Der Verkehrsminister, begleitet von zwei Abteilungsleitern der Bereiche Kommunikation und Fahrzeugtechnik, bekräftigte gleich zu Beginn der Gesprächsrunde seine bereits bekannte Haltung zur Entschließung des Bundesrates. Schnell wurde die Komplexität des Themas ebenso klar, wie der Aufklärungs- und Redebedarf um die im Raum stehenden Verschärfungen und Verbote.

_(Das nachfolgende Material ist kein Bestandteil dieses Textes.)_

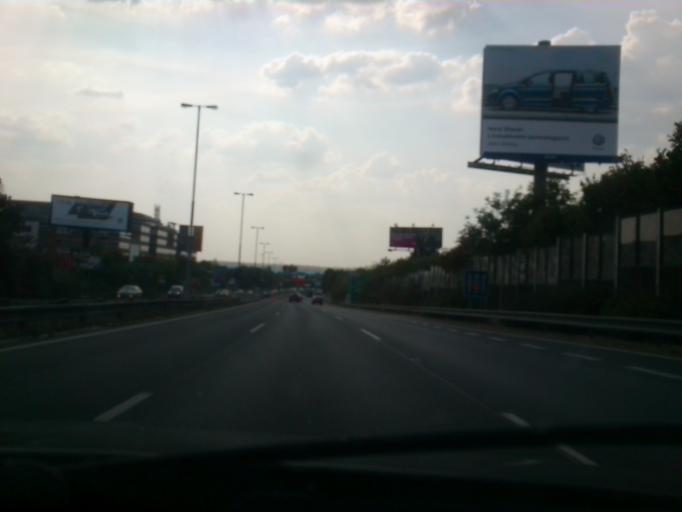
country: CZ
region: Praha
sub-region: Praha 8
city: Karlin
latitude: 50.0403
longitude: 14.4799
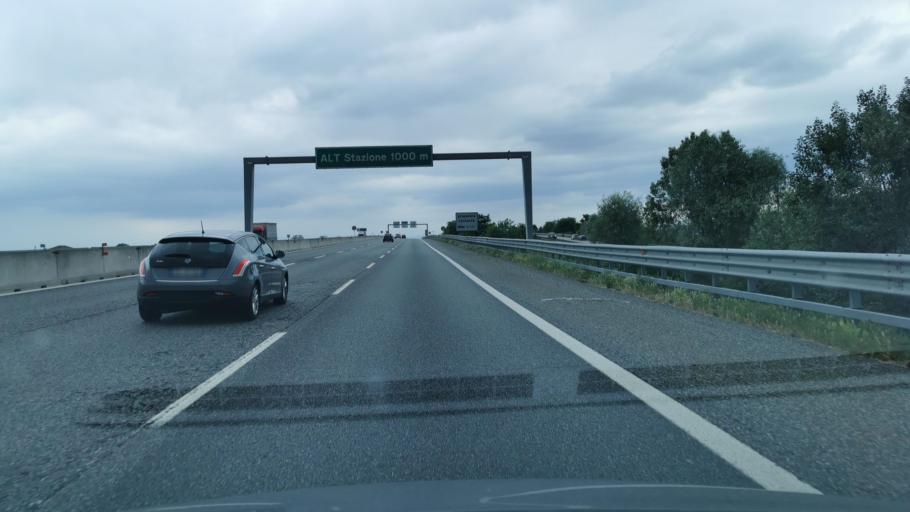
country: IT
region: Piedmont
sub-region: Provincia di Torino
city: Trofarello
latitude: 44.9640
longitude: 7.7502
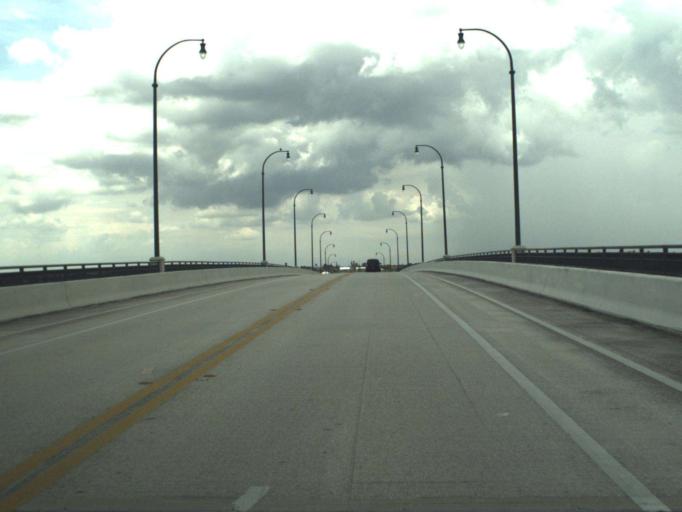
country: US
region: Florida
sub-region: Martin County
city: Jensen Beach
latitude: 27.2536
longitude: -80.2184
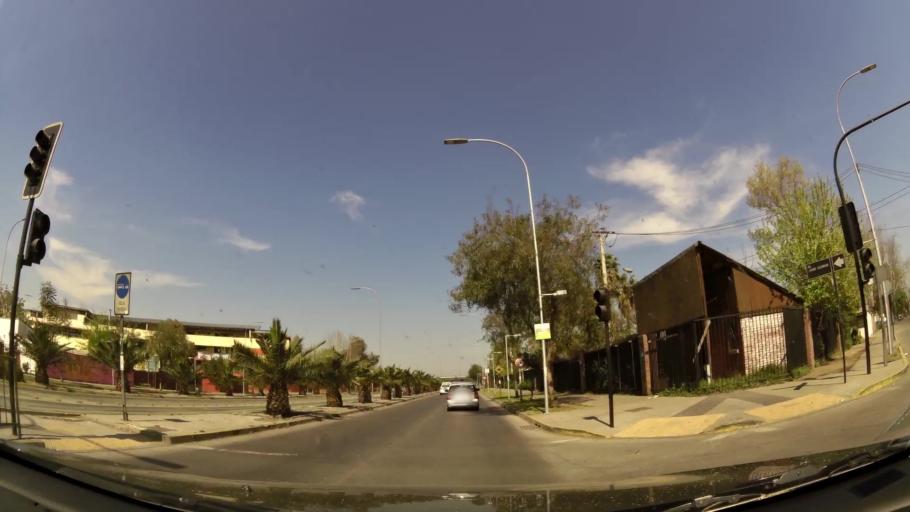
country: CL
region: Santiago Metropolitan
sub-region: Provincia de Santiago
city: Lo Prado
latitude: -33.4034
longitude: -70.7031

Mit beeindruckender Fachkompetenz und Sachkenntnis sezierten die Vertreter der BU, des BVDM und des IVM aus ihren Blickwinkeln die einzelnen Punkte der Entschließung. Als verkehrspolitisch unerfahrenste „Fraktion“ am Tisch hatten wir drei Kernfragen an den Minister.

  1. Wie bekommen wir die Entschließung des Bundesrates abschließend vom Tisch?
  2. Wie können wir den treibenden Kräften dahinter „den Stecker ziehen“?
  3. Was können wir gemeinsam tun, um das Motorrad aus der Schusslinie zu bekommen?

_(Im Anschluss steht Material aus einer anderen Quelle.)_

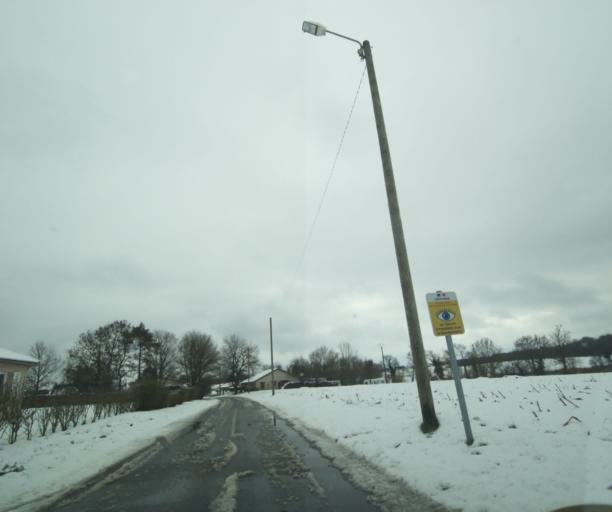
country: FR
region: Champagne-Ardenne
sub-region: Departement de la Haute-Marne
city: Montier-en-Der
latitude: 48.4142
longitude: 4.7353
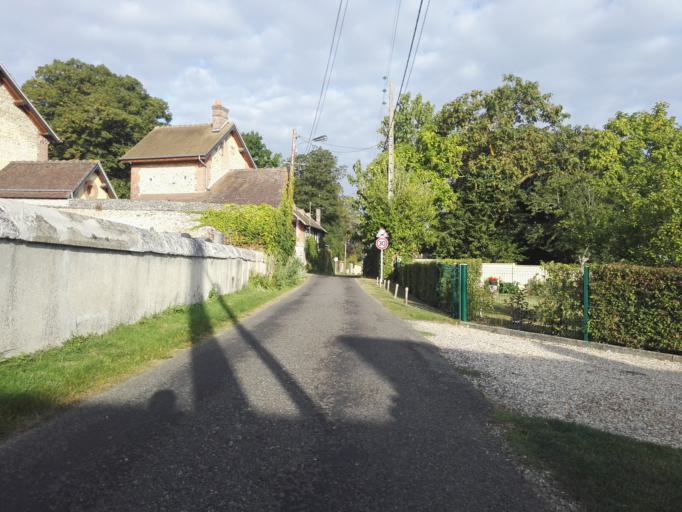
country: FR
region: Haute-Normandie
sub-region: Departement de l'Eure
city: Menilles
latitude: 49.0410
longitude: 1.3151
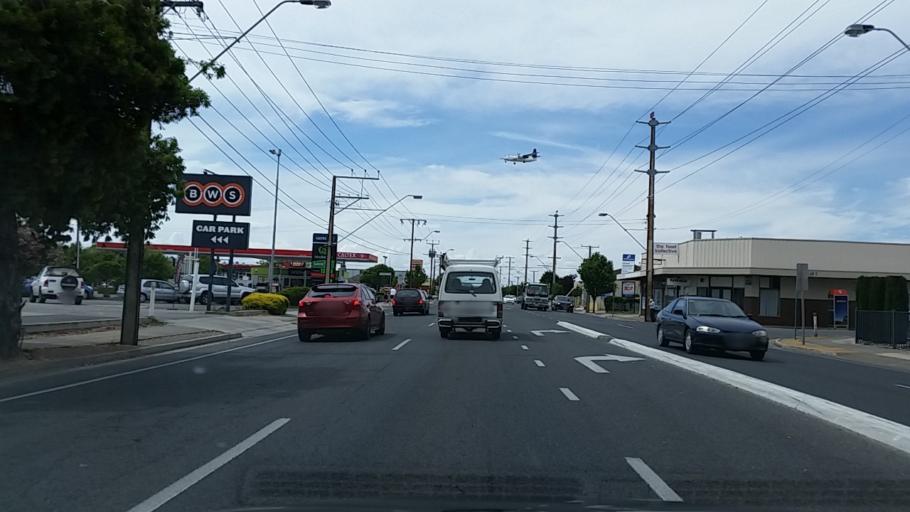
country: AU
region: South Australia
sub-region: City of West Torrens
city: Plympton
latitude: -34.9375
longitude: 138.5528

Angesichts der Tatsache, dass die aktuell bestehenden Regelungen und Gesetze ausreichend sind, stellen Verschärfungen und Erweiterungen für den Verkehrsminister keine Option dar. Er sieht keinen Handlungsbedarf und wird der Empfehlung nicht folgen. Seitens des Verkehrsministeriums sind insofern keine Aktivitäten zur Umsetzung der Bundesratsentschließung zu erwarten.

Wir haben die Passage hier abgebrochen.